Found cached dataset bookcorpusopen (/Users/d/.cache/huggingface/datasets/bookcorpusopen/plain_text/1.0.0/98559c92eb612e150a676c5b5131f9f8f07d4cab88e7f3761fda266ad22ff2a7)


  0%|          | 0/1 [00:00<?, ?it/s]

In [2]:
df = pd.DataFrame(dataset["train"])

In [3]:
import re

def get_email_addresses(text):
    return re.findall('[0-9a-zA-z]+@[0-9a-zA-z]+\.[0-9a-zA-z]+', text)

def get_copyright(text):
    return re.findall('Copyright\s*\d*', text)
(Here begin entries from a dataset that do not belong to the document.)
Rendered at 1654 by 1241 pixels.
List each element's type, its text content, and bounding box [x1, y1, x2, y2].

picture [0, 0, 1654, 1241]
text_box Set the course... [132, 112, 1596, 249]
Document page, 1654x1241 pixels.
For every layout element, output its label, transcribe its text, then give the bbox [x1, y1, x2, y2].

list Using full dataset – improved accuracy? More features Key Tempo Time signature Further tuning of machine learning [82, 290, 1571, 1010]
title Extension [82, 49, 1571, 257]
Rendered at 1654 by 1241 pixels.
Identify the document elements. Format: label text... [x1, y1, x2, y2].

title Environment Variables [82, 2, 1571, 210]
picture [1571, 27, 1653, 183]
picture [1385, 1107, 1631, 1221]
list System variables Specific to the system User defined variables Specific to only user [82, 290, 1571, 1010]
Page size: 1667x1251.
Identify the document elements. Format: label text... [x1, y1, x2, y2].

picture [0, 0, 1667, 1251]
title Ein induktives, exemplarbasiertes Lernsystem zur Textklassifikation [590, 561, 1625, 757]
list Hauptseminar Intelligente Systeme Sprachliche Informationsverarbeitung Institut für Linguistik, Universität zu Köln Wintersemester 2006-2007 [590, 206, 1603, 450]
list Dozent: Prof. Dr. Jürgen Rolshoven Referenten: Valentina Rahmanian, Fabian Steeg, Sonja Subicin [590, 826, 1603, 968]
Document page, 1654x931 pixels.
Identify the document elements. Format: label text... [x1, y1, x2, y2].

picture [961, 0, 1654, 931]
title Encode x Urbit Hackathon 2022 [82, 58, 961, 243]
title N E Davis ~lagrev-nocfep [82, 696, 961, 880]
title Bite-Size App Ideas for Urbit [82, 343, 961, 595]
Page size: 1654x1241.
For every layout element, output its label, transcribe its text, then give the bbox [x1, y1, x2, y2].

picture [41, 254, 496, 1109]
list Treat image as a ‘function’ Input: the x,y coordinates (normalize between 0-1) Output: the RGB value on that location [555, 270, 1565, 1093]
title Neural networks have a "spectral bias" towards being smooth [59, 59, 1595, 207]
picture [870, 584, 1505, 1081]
def get_license_notes(text):
    return re.findall('License Notes\n\n(.*?)(?:\n)', text)

In [5]:
df["email_addresses"] = df["text"].apply(get_email_addresses)
df["copyright"] = df["text"].apply(get_copyright)
df["license_notes"] = df["text"].apply(get_license_notes)

In [7]:
# df filtered where email_addresses is not empty, license_notes is not empty, and copy right is not empty
df_notgood = df[(df["email_addresses"].str.len() > 0) & (df["license_notes"].str.len() > 0) & (df["copyright"].str.len() > 0)]

In [8]:
df_notgood.head()

Unnamed: 0,title,text,email_addresses,copyright,license_notes
5,satan-the-sworn-enemy-of-mankind.epub.txt,\n## SATAN:\n\n## The Sworn Enemy of Mankind...,[info@harunyahya.com],[Copyright ],[## All rights reserved. No part of this publi...
12,crown-of-thorns-the-race-to-clone-jesus-christ...,\n### Crown of Thorns -\n\n### The Race To Cl...,"[iancpirvine@hotmail.co, iancpirvine@hotmail.co]",[Copyright 2001],[This book is licensed for your personal enjoy...
27,shattered.epub.txt,\n\nSHATTERED\n\nby\n\nSandra Madera\n\nEdited...,[smadera23@yahoo.com],[Copyright ],[This ebook is licensed for your personal enjo...
33,a-course-in-miracles-wth-comments-by-ron-rasmu...,\n\n### A Course in Miracles with Comments\n\n...,"[ARequiredCourse@yahoogroups.com, Rasmussen@ao...",[Copyright 2015],[This ebook is licensed for your personal enjo...
60,red-warp.epub.txt,\nRed Warp\n\nDon DeBon\n\nStandard Edition\n\...,[debon@gmail.com],"[Copyright , Copyright ]",[This e-book is licensed for your personal enj...


## Wikipedia 

### Optional Exercise: 

I'm not sure if this is the original wikipedia dataset that BERT was trained on, but perhaps it'd be informative to extend the paper [Addressing Documentation Debt" in Machine Learning Research: A Retrospective Datasheet for BookCorpus](https://arxiv.org/pdf/2105.05241.pdf) with further analysis on this wikipedia dataset? 

[The hugging face dataset card for wikipedia](https://huggingface.co/datasets/wikipedia)

Can you aggregate the data and create a data card that reports the percentage of the data that fits under various categories between the BookCorpus and Wikipedia datasets?